By Paskalis Damar @sinekdoks
Thursday Movie Pick #18: Doppelgänger

Welcome back to Thursday Movie Picks by Wandering through the Shelves! Last week I was absent, but this week I'm back alive and kickin'. According to the theme of the week, three to five movies are picked and shared with the reason. Should anyone be interested in joining in, feel free to visit the main page here.

Our theme for this week is: Doppelgänger. Such a theme, isn't it? Lucky I've found recent films from my repertoire in 2014 to actually eligible to get picked this week. I picked three films about doppelgänger and all of them are mind-blowing at best, cringe-worthy at worst. So, here's my picks!

01. The Double (2014, Richard Ayoade)
Thursday Movie Pick #18: Doppelgänger

In this quirky retro-futuristic story, Ayoade introduces as to Simon James (Jesse Eisenberg), a clumsy, passive guy whose life is troubled when his double, James Simon (also Jesse Eisenberg), is coming along. Both characters are completely different and they're holding grudge to each other. It's an identity crisis drama, which takes its quirkiness too seriously, but that's okay.

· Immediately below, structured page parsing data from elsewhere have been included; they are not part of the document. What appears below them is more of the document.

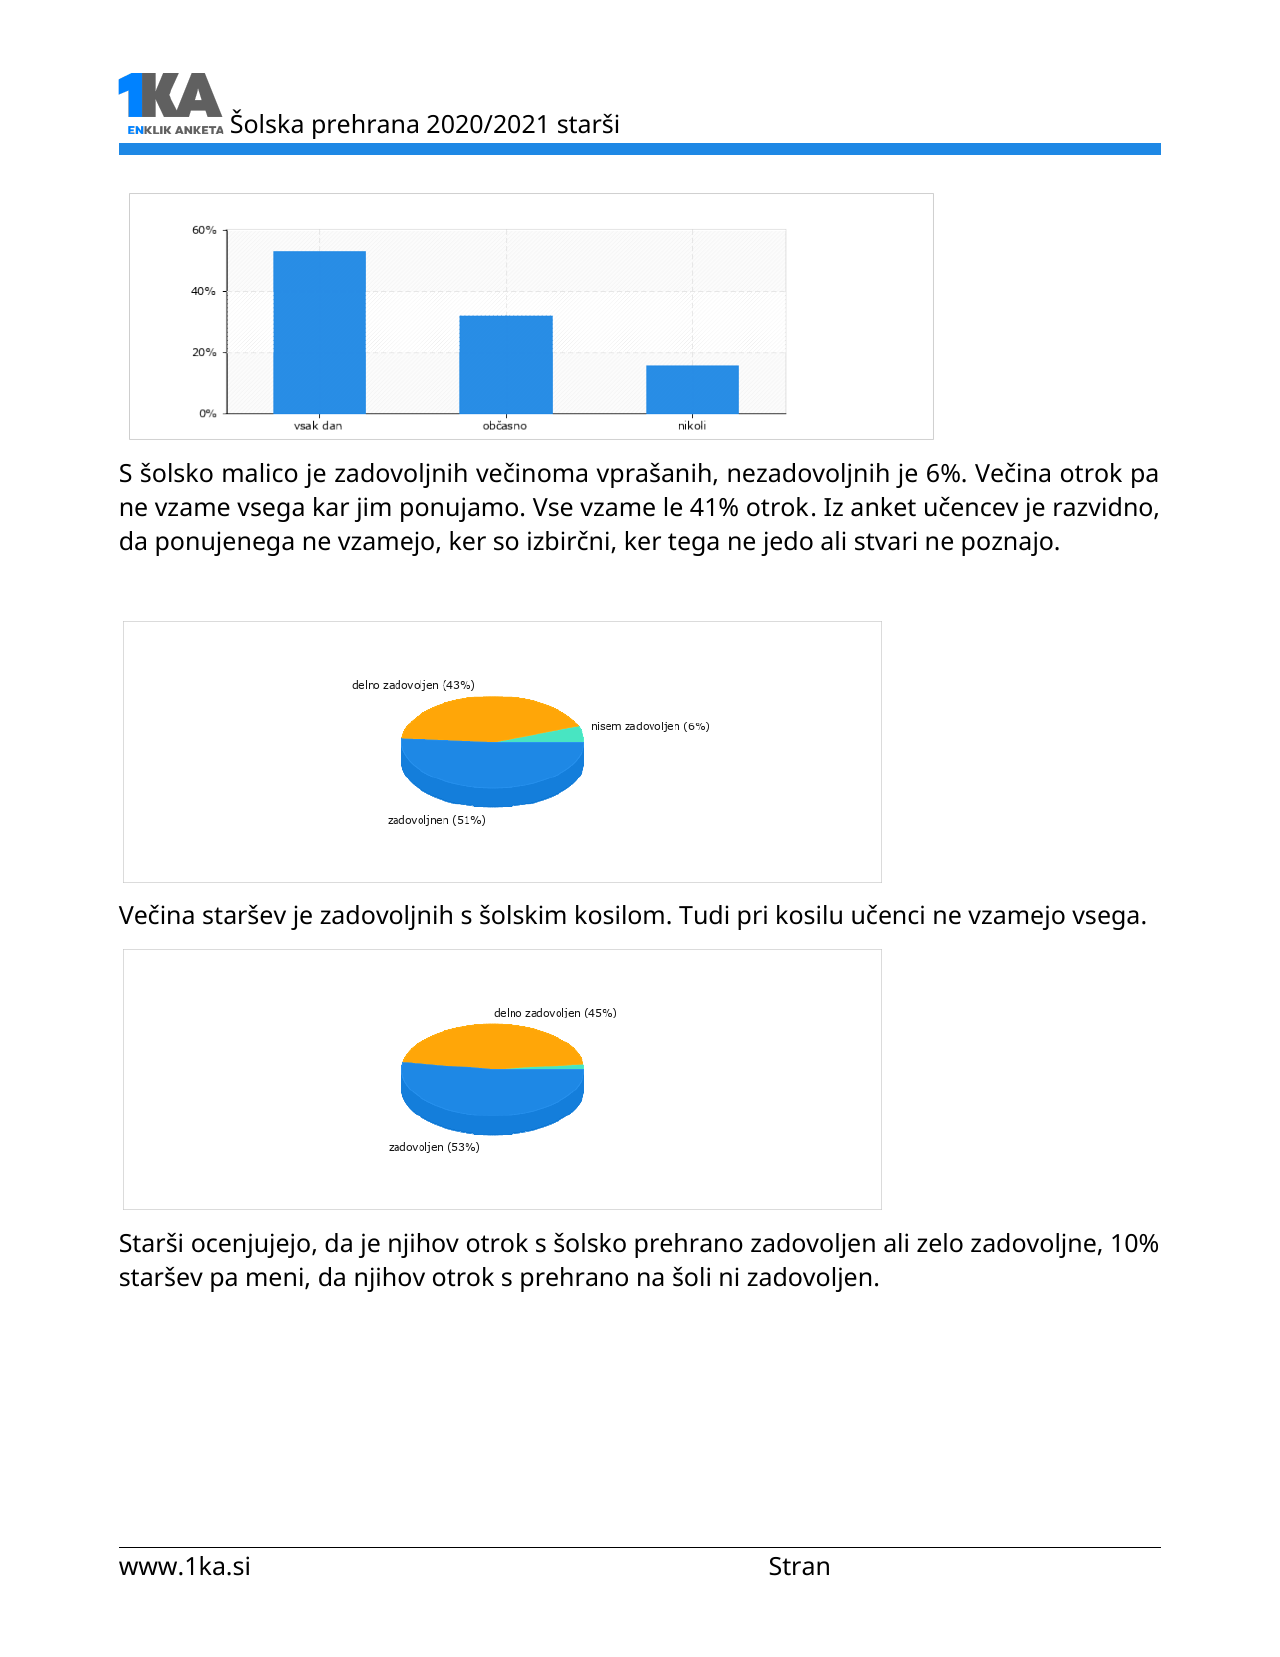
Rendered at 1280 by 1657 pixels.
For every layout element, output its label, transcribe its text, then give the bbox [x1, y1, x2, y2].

picture [118, 616, 885, 886]
text Starši ocenjujejo, da je njihov otrok s šolsko prehrano zadovoljen ali zelo zadovoljne, 10% staršev pa meni, da njihov otrok s prehrano na šoli ni zadovoljen. [118, 1225, 1161, 1293]
picture [125, 189, 938, 444]
text Večina staršev je zadovoljnih s šolskim kosilom. Tudi pri kosilu učenci ne vzamejo vsega. [118, 898, 1161, 932]
picture [118, 73, 224, 134]
picture [118, 944, 885, 1213]
text S šolsko malico je zadovoljnih večinoma vprašanih, nezadovoljnih je 6%. Večina otrok pa ne vzame vsega kar jim ponujamo. Vse vzame le 41% otrok. Iz anket učencev je razvidno, da ponujenega ne vzamejo, ker so izbirčni, ker tega ne jedo ali stvari ne poznajo. [118, 456, 1161, 558]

02. Enemy (2014, Denis Villeneuve)
Thursday Movie Pick #18: Doppelgänger

Denis Villeneuve with puzzles and twists is one thing; but, this man with puzzles, twists, and a shade of surrealism is a whole new thing, which turns out being a whole new excitement. Adapting José Saramago's The Double (O Homem Duplicado), Villeneuve experiments with his new flavour-making it looks like David Lynch's Mulholland Drive, more precisely-with two Jake Gyllenhaal.

03. Coherence (2014, James Ward Byrkit)
Thursday Movie Pick #18: Doppelgänger

This one is the most obscure among those three. How can a perplexing multi-reality sci-fi be served in a small-budget reunion talk drama? The answer is: adding layers of complexity in the script like Coherence does. It's a Schrödinger Cat manifestation in a lively living room drama with more entry and less exit. It embraces the solid scientific ground like Shane Carruth's Primer and crafts it in a digestible story.